Entre os dois centros e nos hospitais locais, apoiam esta operação quase 40 profissionais da organização Médicos Sem Fronteiras (MSF), realizando 300 consultas por dia.

"Mais tem que ser feito por outras organizações competentes nos diversos domínios que estão no campo de refugiados e tem que ser feito rápido.
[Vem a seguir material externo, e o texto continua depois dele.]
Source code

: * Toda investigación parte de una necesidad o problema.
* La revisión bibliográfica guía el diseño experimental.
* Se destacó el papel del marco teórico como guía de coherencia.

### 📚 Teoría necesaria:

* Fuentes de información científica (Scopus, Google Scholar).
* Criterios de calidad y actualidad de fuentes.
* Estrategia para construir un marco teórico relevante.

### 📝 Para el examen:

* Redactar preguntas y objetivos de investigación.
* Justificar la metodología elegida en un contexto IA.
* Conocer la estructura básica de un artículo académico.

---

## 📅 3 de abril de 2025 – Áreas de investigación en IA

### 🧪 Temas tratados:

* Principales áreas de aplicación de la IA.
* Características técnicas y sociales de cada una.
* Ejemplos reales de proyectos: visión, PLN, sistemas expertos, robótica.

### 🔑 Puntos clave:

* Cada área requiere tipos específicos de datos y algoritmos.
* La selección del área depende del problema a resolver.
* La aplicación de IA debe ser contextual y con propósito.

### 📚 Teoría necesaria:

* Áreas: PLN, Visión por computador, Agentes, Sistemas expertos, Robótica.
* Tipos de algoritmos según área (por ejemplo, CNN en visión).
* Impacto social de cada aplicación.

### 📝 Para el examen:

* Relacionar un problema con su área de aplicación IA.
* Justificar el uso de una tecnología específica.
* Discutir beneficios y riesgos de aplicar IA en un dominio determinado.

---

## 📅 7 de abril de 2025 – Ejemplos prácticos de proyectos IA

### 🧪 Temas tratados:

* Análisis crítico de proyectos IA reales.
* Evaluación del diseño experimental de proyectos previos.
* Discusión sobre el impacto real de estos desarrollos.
Já estamos aqui há quase dois meses e as condições dadas aos refugiados ainda estão longe do óptimo e tem que se trabalhar muito mais, da parte de vários sectores", afirma, em declarações à Lusa o chefe da Missão da MSF em Angola.

João Martins diz que os dois centros “estão cheios" e que não conseguem garantir o requisito de 15 litros de água diários, para consumo por pessoa.

A recuperação psicológica de traumas como a decapitação generalizada a que assistiram estes refugiados na RDCongo, a situações de violações e abusos sexuais, além da subnutrição das crianças, preocupam a MSF nesta fase, além da qualidade da água e do saneamento.

"Está muito complicado, as pessoas chegam muito vulneráveis, tanto em termos de saúde física, mas em termos psicológicos também", conta.

Entre os mais de 30.000 refugiados oficialmente contabilizados, cerca de 12.000 são crianças, pelo que o Fundo das Nações Unidas para a Infância (UNICEF) levou para o campo o chamado "Espaço amigo das crianças".

Serve igualmente para despistar casos de subnutrição das crianças, um dos maiores problemas.

"É um espaço que acolhe diariamente perto de 200 crianças, de várias idades, onde lhes é prestada uma assistência do ponto de vista de actividade recreativas, lúdicas, educativas informais. E também mensagens sobre higiene, água e saneamento", explica Teófilo Kaingona, que coordena a equipa de resposta da UNICEF no Dundo.